Autophagy, literally “self-eating”, is the regulated process of cellular self-cleaning in which poorly functioning organelles, such as mitochondria, and misfolded proteins, are targeted for destruction. Autophagy declines with age¹ and its decline is prominent in diverse disease states such as heart disease, cancer, and neurodegenerative disorders.²
Autophagy is tightly regulated by a number of physiological sensors and hormones, such as mTOR, AMPK, and the growth hormone/IGF-1 axis. Processes and chemical compounds that increase the activity of AMPK increase the level of autophagy in a cell, and in turn, the Nrf2 transcription factor is upregulated, causing an increase in transcription of antioxidant enzymes and a decrease in transcription of pro-inflammatory cytokines.³ Activity of AMPK also declines with age, and this is related to an increase in pro-inflammatory cytokines and therefore inflammation.

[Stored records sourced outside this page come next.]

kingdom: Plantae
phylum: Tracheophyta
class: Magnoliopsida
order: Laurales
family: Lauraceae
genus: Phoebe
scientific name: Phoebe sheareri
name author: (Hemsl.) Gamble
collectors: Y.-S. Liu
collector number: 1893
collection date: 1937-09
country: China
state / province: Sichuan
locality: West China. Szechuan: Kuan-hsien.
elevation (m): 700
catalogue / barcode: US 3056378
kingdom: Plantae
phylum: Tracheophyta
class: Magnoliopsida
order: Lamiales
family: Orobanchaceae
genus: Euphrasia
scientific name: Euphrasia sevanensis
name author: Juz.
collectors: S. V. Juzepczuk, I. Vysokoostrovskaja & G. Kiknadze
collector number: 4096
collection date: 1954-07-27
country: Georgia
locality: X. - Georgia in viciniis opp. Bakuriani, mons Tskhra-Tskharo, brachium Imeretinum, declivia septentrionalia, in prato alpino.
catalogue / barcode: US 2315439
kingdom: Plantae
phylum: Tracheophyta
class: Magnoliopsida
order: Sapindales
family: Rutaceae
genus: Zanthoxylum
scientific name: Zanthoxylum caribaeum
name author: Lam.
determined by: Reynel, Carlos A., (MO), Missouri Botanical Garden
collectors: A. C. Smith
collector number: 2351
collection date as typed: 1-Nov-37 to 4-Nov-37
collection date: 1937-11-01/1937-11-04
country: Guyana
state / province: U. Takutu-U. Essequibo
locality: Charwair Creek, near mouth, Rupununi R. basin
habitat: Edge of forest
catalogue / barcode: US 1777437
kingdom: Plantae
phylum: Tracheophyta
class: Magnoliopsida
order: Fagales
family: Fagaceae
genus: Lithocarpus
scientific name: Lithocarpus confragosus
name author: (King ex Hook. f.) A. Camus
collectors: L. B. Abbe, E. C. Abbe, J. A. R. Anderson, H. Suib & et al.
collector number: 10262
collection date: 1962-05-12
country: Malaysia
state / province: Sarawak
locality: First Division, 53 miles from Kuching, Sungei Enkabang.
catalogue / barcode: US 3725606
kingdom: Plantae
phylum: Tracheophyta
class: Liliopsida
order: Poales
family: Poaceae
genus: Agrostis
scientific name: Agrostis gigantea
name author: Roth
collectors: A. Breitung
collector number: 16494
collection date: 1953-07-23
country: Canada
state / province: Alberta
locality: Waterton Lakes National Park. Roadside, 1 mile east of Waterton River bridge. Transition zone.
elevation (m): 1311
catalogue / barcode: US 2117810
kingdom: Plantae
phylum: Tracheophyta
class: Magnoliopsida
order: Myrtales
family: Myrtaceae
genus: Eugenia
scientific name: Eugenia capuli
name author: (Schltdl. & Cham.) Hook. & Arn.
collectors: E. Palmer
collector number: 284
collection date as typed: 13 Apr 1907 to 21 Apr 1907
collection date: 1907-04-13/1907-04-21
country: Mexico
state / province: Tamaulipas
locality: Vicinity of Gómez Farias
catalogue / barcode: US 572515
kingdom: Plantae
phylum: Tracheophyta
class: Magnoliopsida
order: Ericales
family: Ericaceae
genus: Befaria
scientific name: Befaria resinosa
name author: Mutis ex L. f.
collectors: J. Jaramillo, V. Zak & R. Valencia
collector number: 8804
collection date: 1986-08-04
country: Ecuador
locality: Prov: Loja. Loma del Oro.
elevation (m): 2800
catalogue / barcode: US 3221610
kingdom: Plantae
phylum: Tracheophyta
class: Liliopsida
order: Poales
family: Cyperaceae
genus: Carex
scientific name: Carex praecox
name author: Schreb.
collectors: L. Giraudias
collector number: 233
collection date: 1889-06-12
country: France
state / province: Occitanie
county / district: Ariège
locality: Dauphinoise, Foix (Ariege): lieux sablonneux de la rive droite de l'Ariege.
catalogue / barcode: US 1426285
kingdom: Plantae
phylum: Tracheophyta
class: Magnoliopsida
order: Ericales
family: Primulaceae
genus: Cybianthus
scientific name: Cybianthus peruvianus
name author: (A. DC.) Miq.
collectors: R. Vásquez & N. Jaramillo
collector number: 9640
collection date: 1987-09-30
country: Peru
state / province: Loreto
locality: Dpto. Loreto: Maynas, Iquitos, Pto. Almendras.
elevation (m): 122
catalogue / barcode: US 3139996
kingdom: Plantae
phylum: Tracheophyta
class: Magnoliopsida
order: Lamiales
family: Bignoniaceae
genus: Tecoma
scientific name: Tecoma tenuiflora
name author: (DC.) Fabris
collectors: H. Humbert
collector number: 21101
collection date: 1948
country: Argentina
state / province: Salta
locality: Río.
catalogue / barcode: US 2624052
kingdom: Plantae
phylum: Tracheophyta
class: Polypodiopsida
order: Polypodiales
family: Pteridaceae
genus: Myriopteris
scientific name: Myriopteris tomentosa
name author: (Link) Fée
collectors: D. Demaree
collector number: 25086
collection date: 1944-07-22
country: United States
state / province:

Autophagy itself causes a decline in levels of inflammation by reducing the numbers of defective mitochondria, which are important generators of inflammatory signaling.4 Increased levels of autophagy result in decreased levels of inflammatory cytokines and inflammation.
Many psychoactive drugs used in the treatment of several mental illnesses activate autophagy, some of them quite strongly. A number of anti-psychotic drugs, including trifluoperazine and chlorpromazine, increased autophagy in an in vitro neuronal cell culture model four-fold, as did the antihistamine and sedative promethazine.5 Other psychoactive drugs in this model also increased autophagy, although not as strongly, and a few showed no increase.
Lithium has been used for decades in the treatment of bipolar disorder and in depression. Recently, it’s been found that lithium increases lifespan in the nematode C. elegans, and lithium in drinking water is associated with increased lifespan in humans.6 Lithium promotes autophagy in an mTOR-independent manner7, and this is likely to be its mechanism of action in extending lifespan in C. elegans.
Selective serotonin reuptake inhibitors (SSRIs) are used in the treatment of depression. At least one SSRI, citalopram, has been found to increase autophagy in neurons.8
We have evidence that representatives of four classes of psychoactive drugs, anti-psychotics, tricyclic antidepressants, lithium, and SSRIs, promote autophagy. Could this be, at least in part, their mechanism of action?
It’s now well-established that inflammatory processes play a substantial, perhaps even pivotal, role in depression.9 Inflammation is thought to lead to neurodegeneration, which is also seen in depression. In schizophrenia, inflammatory genes are upregulated.10 Inflammation also appears to be crucial in the pathogenesis of bipolar disorder.11
Psychoactive drugs used to treat depression, psychosis, and bipolar disorder may owe some of their efficacy to their ability to increase levels of autophagy. At the least, it’s a striking fact that representative drugs from different classes of psychoactive compounds do this. Rapamycin, an immunosuppressant of an entirely different class that inhibits mTOR, increases autophagy, and increases lifespan in mice, also has antidepressant effects.12 Yet in a recent study that screened 1,120 FDA-approved compounds for inducing autophagy, only 38 compounds were found to be potential autophagy activators.13
Autophagy activators can be expected to reduce inflammation and oxidative stress, and increase energy generation in neurons, and this could be their mechanism of action in mental illness.